Headshot kills do much the same thing. The imp’s jaw might be destroyed, launching jaw and teeth sprites in random directions. Or its forehead might be shown pierced by a bullet and the back of its head given a large exit hole, with brain and blood launched out from it. If they strike a wall, they will slide down it. If the player causes enough damage to push its health to -60 points, the imp’s head will explode, Scanners-style, spawning and launching blood and various bits of skull, brain, teeth and jawbone in all directions.

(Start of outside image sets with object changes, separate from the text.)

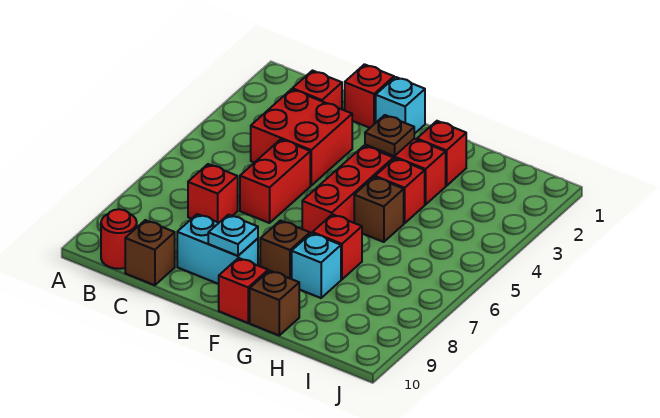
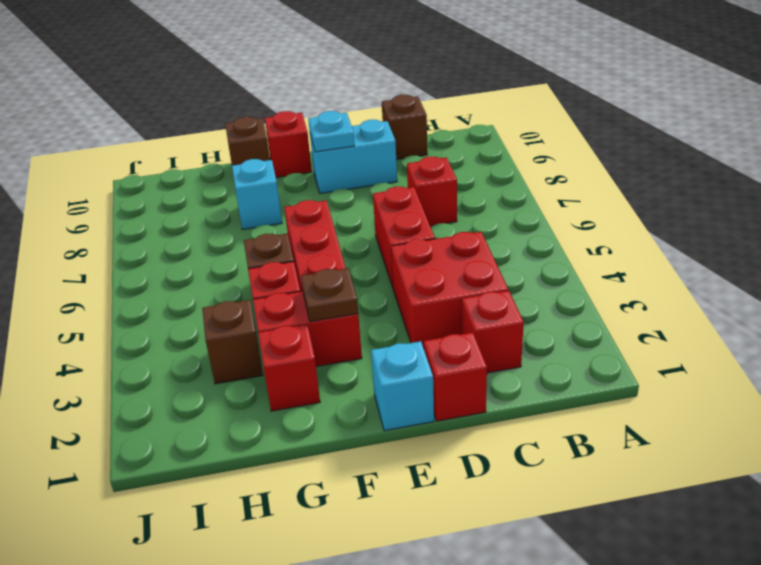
red round brick B10 level 1 -> none
brown brick F8 level 1 -> brown brick H3 level 1
red brick G7 level 1 -> none

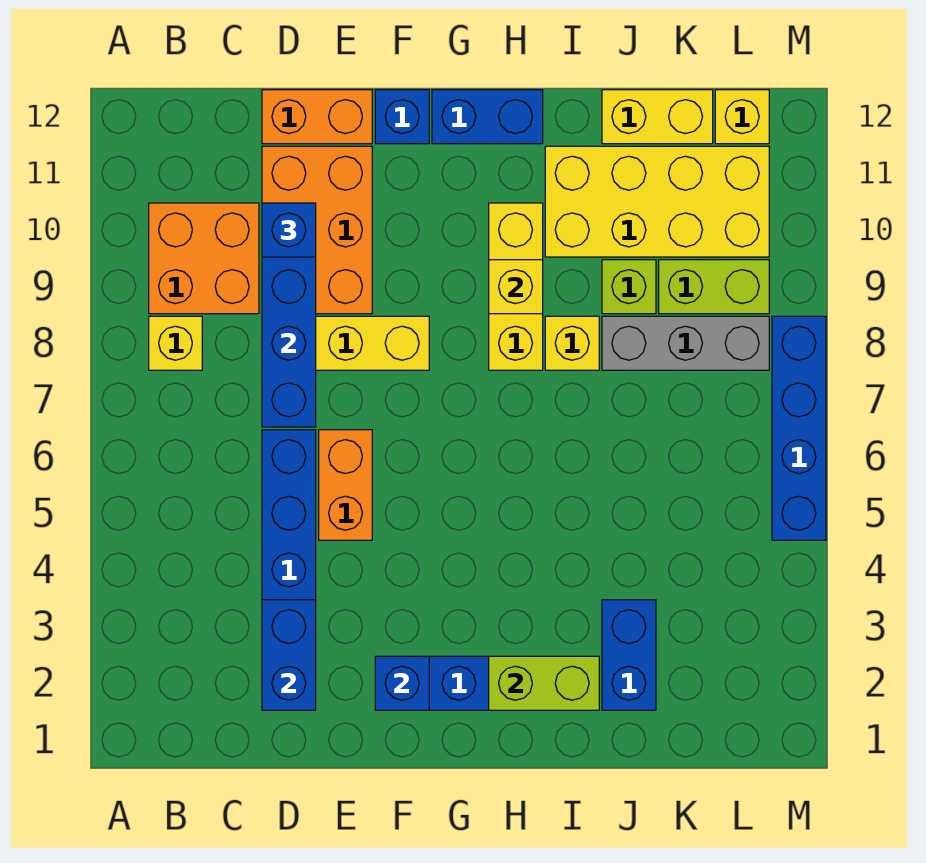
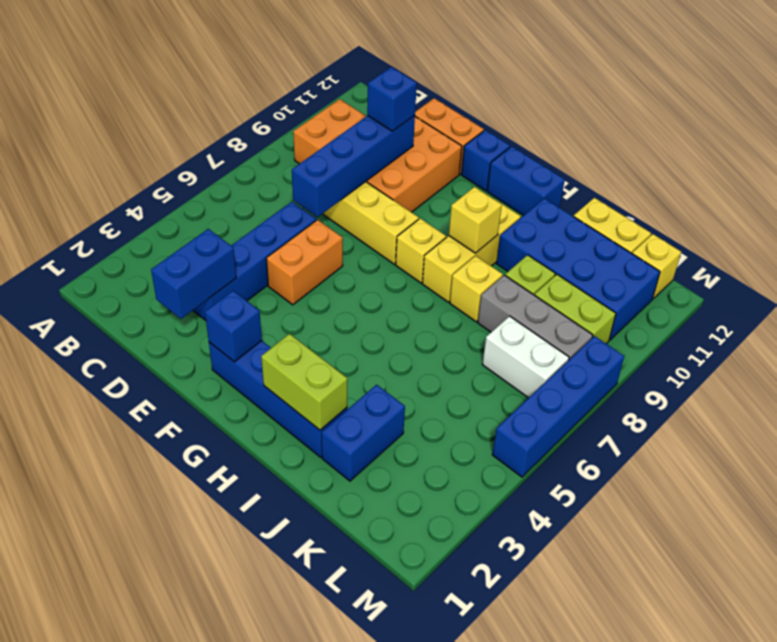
yellow brick B8 level 1 -> yellow brick G8 level 1
yellow brick I10:L11 level 1 -> blue brick I10:L11 level 1
none -> white brick K7:L7 level 1

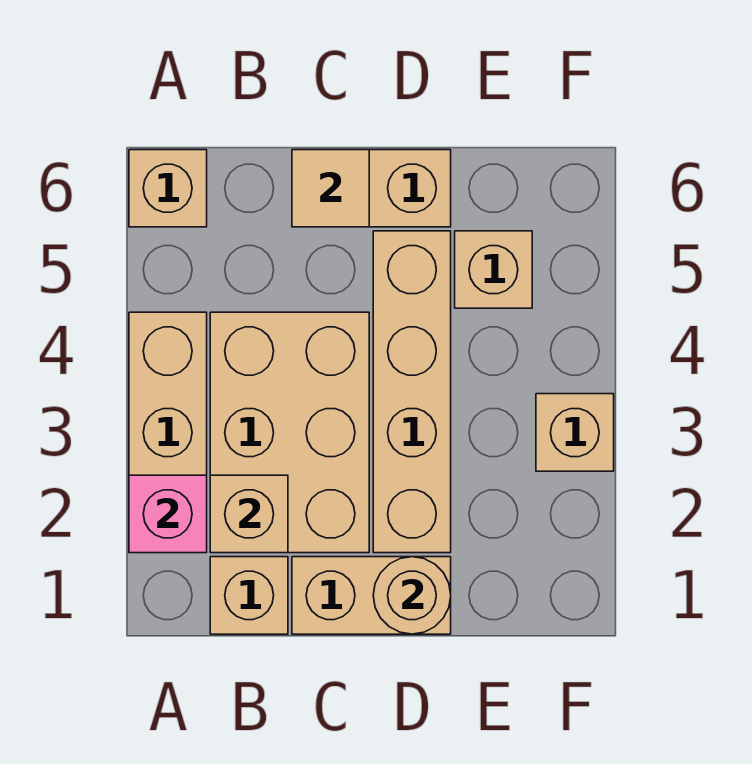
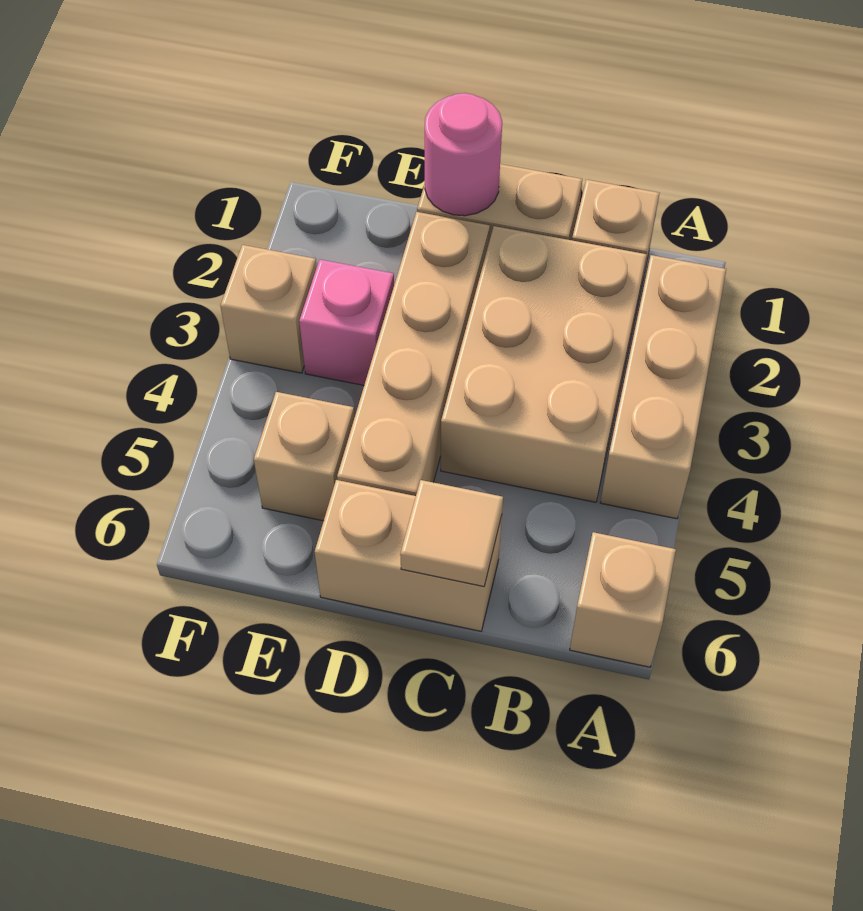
pink brick A2 level 2 -> pink brick E3 level 1
tan brick B2 level 2 -> none
tan round brick D1 level 2 -> pink round brick D1 level 2

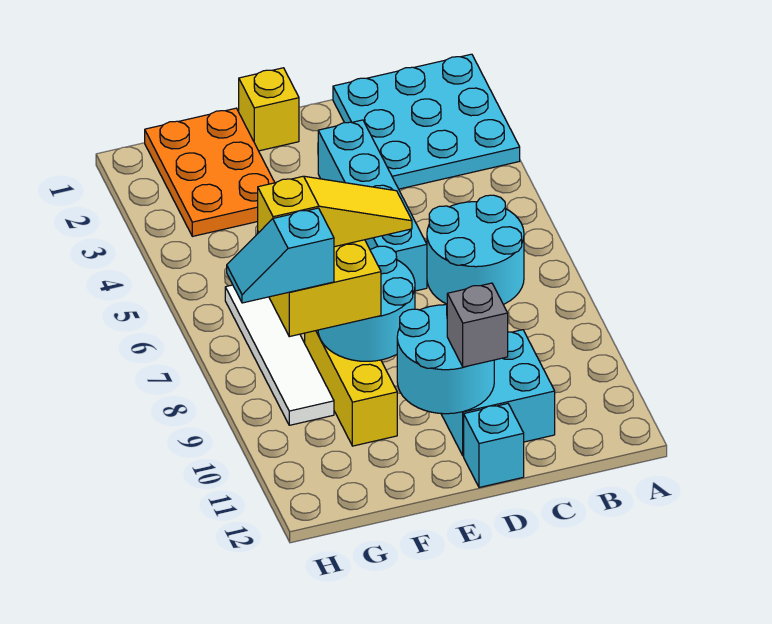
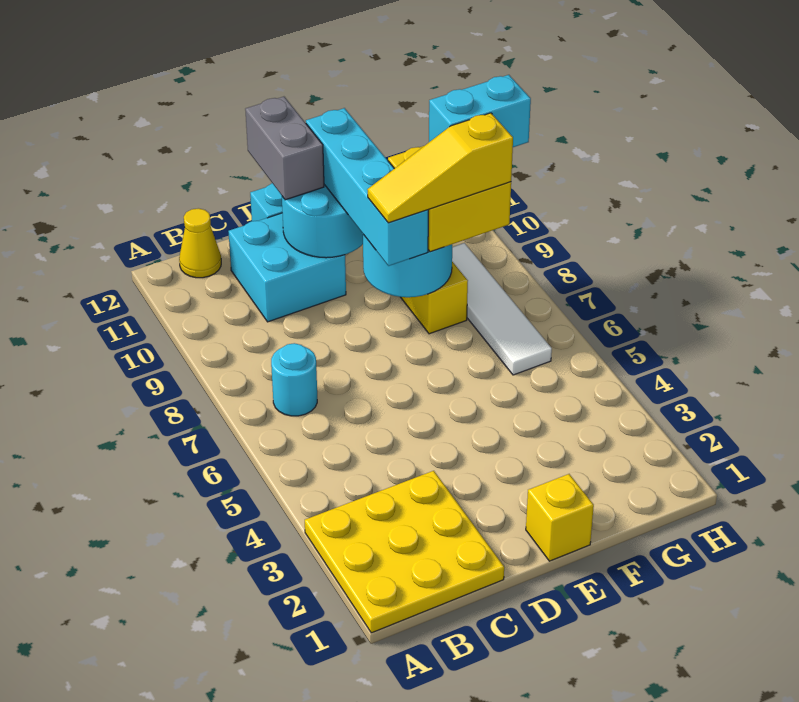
cyan plate A1:C3 level 1 -> yellow plate A1:C3 level 1
cyan round brick B6:C7 level 1 -> cyan round brick B7 level 1
none -> yellow cone B12 level 1
cyan brick D3:D6 level 1 -> cyan brick E8:E11 level 3
grey brick D11 level 3 -> grey brick D11:D12 level 3
orange plate F1:G3 level 1 -> none
cyan slope G9:H9 level 4 top G -> cyan brick G9:H9 level 4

Hitting a zombie with a rocket leads to yet more scenarios. If the blast lands far enough away that it isn’t killed, it will be knocked out for two seconds. If the zombie should fall more than five metres as a result of a rocket’s concussive blast, it will die on hitting the ground. If the rocket hits the ground close enough to kill the zombie, it will push it up and over obstacles (its sprite shows it burned by the blast, and its eyes will pop out). “It causes a very nice effect when you fire a rocket or grenade inside a bunker-like structure full of humanoid enemies, as they are sent flying away from the windows,” says Sergeant_Mark_IV.

A direct hit will simply blow the zombie apart. Distinguishable gibs are spawned and launched at random directions, including its head and limbs, which can be shot or kicked into smaller pieces. Gibs are set not to bounce, so they stick to walls, and then a second gib replaces them that is launched at a slowly accelerating rate so it slides down.

Sergeant_Mark_IV also controls the amount of blood that sprays around. Severed limbs spawn more than bullet impacts. “Others required deeper investigation of human anatomy,” he says. “Like trying to guess how much blood would fly away if you directly hit humanoid creatures with anti-materiel weaponry.” Only some specific death animations, such as point-blank double blasts with the super shotgun, will send out blood and gibs in specific directions; they otherwise fan out. He has also refined the puddles of blood on the ground, which were larger and denser in early versions than they are in v20b. “I made them look sharper and have a more stained look in favour of improving realism, satisfactory feedback, and improving performance.”

In fact, he’s been doing a lot to tone down the gore since Brutal Doom first appeared. As much as it looks the opposite, the philosophy underlying it is one of balance and restraint; Sergeant_Mark_IV feels Brutal Doom’s success is down to being neither too over-the-top, nor too realistic. “They are a mix of both, an equilibrium between cartoonish violence and gruesome horrors of war. In early versions of Brutal Doom, everything was over the top. Firing a bullet into an zombie's chest would spawn a fountain of blood, firing at the head would paint the entire room red. It was tasteless, overdone, and got boring fast.”

One could argue that Brutal Doom is tasteless in its entirety. Sergeant_Mark_IV’s apparent enthusiasm for researching real injuries has landed him in some controversy. Then again, Doom was a model of tastelessness before it, and used similar source material. But within all the excess of both Doom and Brutal Doom lies deep rigour, rigour that you can feel in how good they are to play. So, why Doom? “Why not Doom?” says Sergeant_Mark_IV, detailing the ease with which it can be edited and modded. “It's the greatest game ever made.”